In conclusion, the 27 glycation sites quantified here provided sensitivities up to 79% and specificities of up to 88% to distinguish T2DM samples relative to age- and BMI-matched control samples using specific cut-offs for each glycation site. The cut-off values of HbA1c (6.5% (48 mmol/mol)) and FPG (7.0 mmol/L) recommended by the WHO showed better specificities of 100%, but lower sensitivities of only 52 and 40%, respectively.

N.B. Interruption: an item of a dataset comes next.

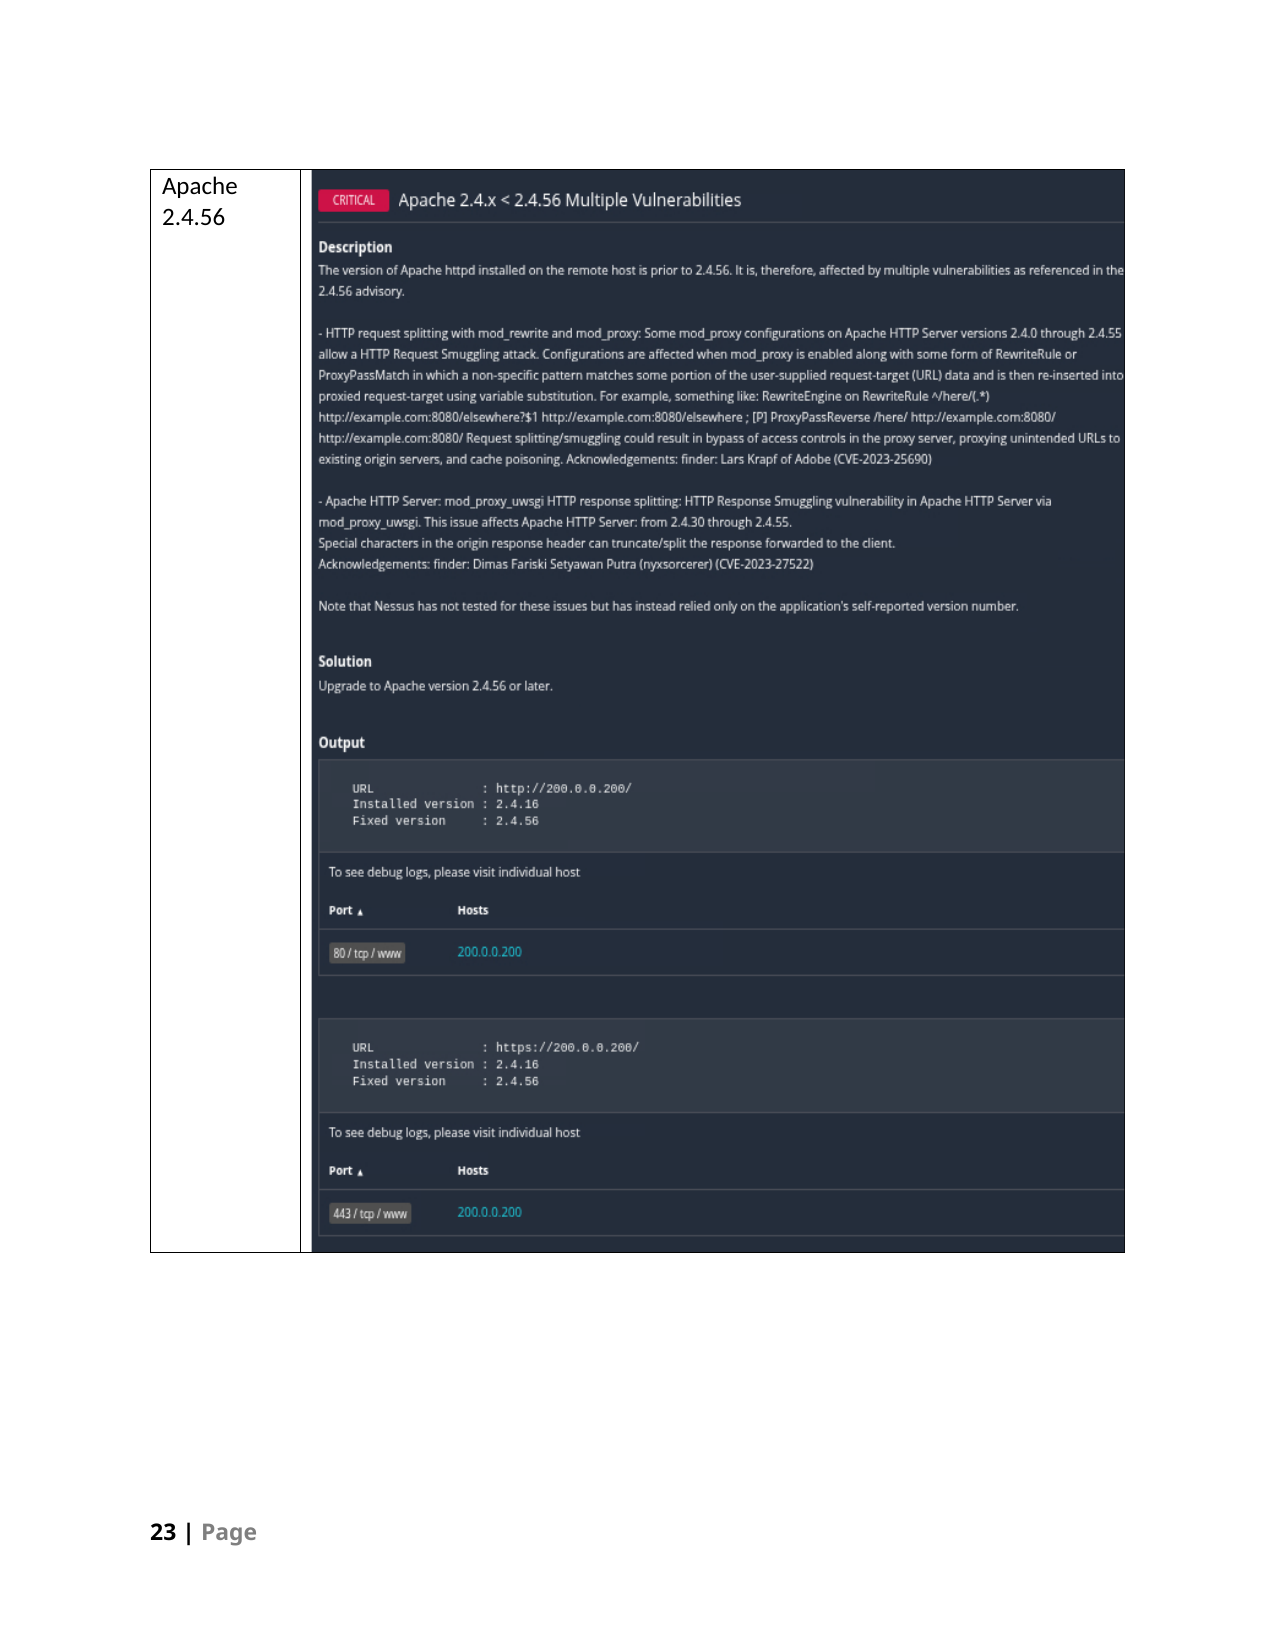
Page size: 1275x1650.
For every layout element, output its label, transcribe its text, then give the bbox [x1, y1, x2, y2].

table_cell [301, 170, 311, 1252]
picture [311, 170, 1125, 1252]
table_cell Apache 2.4.56 [151, 170, 300, 1252]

Interestingly, lowering the cut points to 6.0% (42 mmol/mol) and 5.69 mmol/L improved the sensitivity significantly to 77 and 75%, respectively, while the selectivity was reduced to 94 and 81%, respectively. This is in good agreement with recent reports suggesting that lower HbA1c and FPG cut points will dramatically increase diagnostic sensitivity [3741]. Remarkably, plasma proteins appeared to follow other glycation kinetics than hemoglobin, which might be related to their different environment (i.e. blood versus erythrocytes). Thus, glycation sites in plasma proteins may provide an additional diagnostic tool, as confirmed here by combining the glycation levels HbA1c and HP K141 providing high sensitivity (94%) and specificity (98%). The advantage of combining these two markers are the different half-life times of the corresponding proteins, i.e. 3–4 months for intracellular hemoglobin and two to four days for haptoglobin (t 1/2 = 2–4) [42] being sensitive to long- and short-term fluctuations of blood glucose concentrations. Furthermore, the combination of 15 features consisting of established clinical parameters and several glycated plasma proteins allowed dividing the newly diagnosed patients with T2DM into three different subgroups supporting the hypothesis that heterogeneity of T2DM phenotypes maybe due differentially affected pathways including significant differences in protein glycation.